The government’s plans for post-transition trade between Great Britain and Northern Ireland came under intense scrutiny in the House of Lords yesterday (28 July), amid fears the administrative burden of the NI Protocol could prove too much for British retailers.
Under the NI protocol – which is part of the UK’s Withdrawal Agreement – British businesses will be required to make customs declarations to send goods to the region.
From January, supermarkets and other food retailers will also have to complete checks on chilled and fresh food.
Tough choices
Aodhán Connolly, director of the Northern Ireland Retail Consortium, told the Daily Update today (29 July) that retailers will be faced with a “very simple economic equation”.
They will have to evaluate if “the new costs are higher than the profit margin” they could make in the region and if they are, doing business in Northern Ireland will become “unviable”.
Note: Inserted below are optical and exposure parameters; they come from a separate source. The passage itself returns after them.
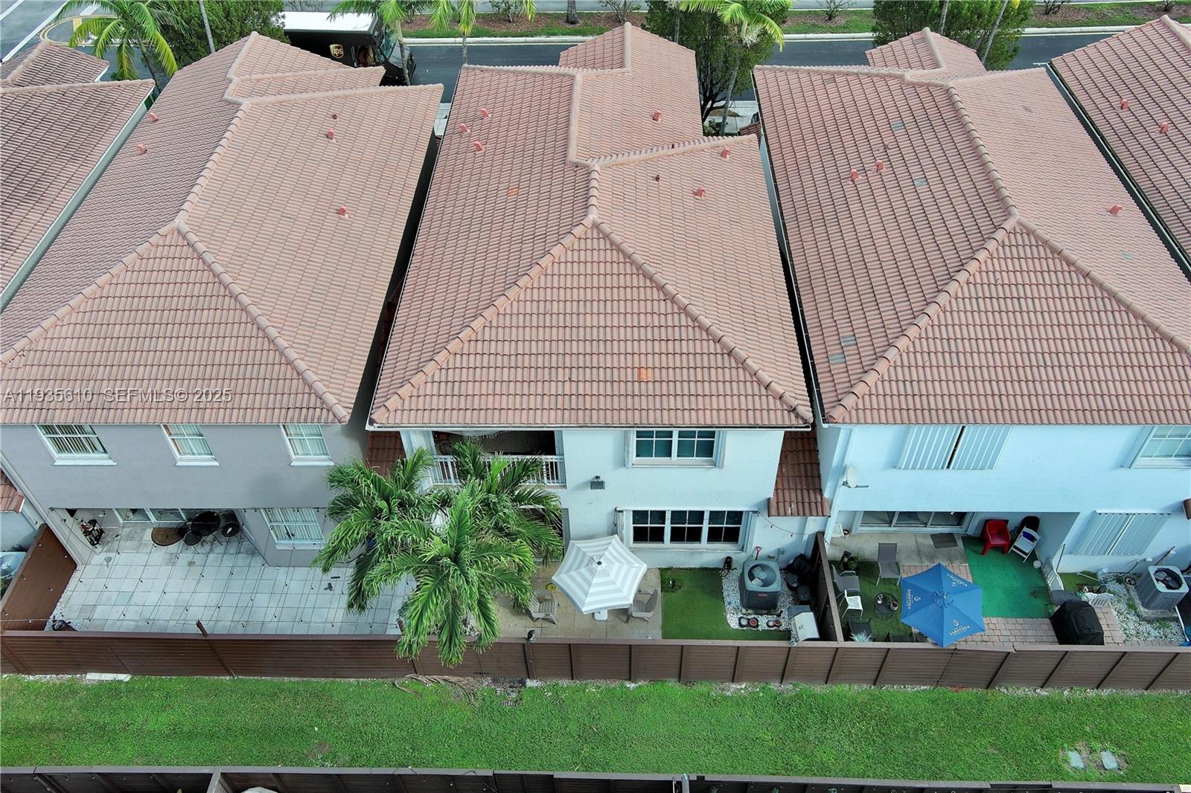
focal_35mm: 29
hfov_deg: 63.7
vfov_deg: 44.9
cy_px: 396
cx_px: 596
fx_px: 959
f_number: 2.8
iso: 100
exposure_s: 1/574
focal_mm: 10.57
“That’s why we have been asking the UK government to be ambitious and propose mitigations such as a certified and auditable supply chain with a green channel,” he said. “But we also need some generosity of spirit from the EU to allow the exemptions needed for mitigations to happen.”
“Quite simply, Northern Ireland households have half of the discretionary income of GB households and cannot afford the cost rises that come with trade friction,” he added.
Lords grilling
The House of Lords EU committee yesterday (28 July) grilled the Northern Ireland minister, Robin Walker, on the government’s plans for implementing the Northern Ireland Protocol when the UK ceases to trade under EU rules on 31 December 2020.
Former Conservative chancellor Lord Lamont challenged an apparent inconsistency in the Protocol whereby Northern Ireland is promised ‘unfettered access’ to the rest of the UK, but businesses are required to complete exit summary declarations on all goods leaving the region.
Could Tesco leave NI?
Lord Kerr – the architect of the Article 50 clause that allowed the UK to initiate proceedings to leave the EU – said he was “very concerned” that the additional paperwork will see leading supermarkets stop trading in the region.
“Are you talking to the big stores?” he asked. “Are you talking to the Tescos, who have an operation in Northern Ireland but all the extra costs of this, and all the [extra] bureaucracy. [This] may make it to them seem just not worthwhile?”
‘Light touch’
Walker reiterated the government’s hopes for the system of checks on goods moving the Irish sea border to be “light touch”.
However, he said the details of the Protocol had yet to be agreed by a joint UK-EU committee chaired by Michael Gove and the European commission’s vice-president Maroš Šefčovič.
Details of a border operating model for Northern Ireland will be published in the “coming weeks” he said. The paper had been expected on Monday (27 July).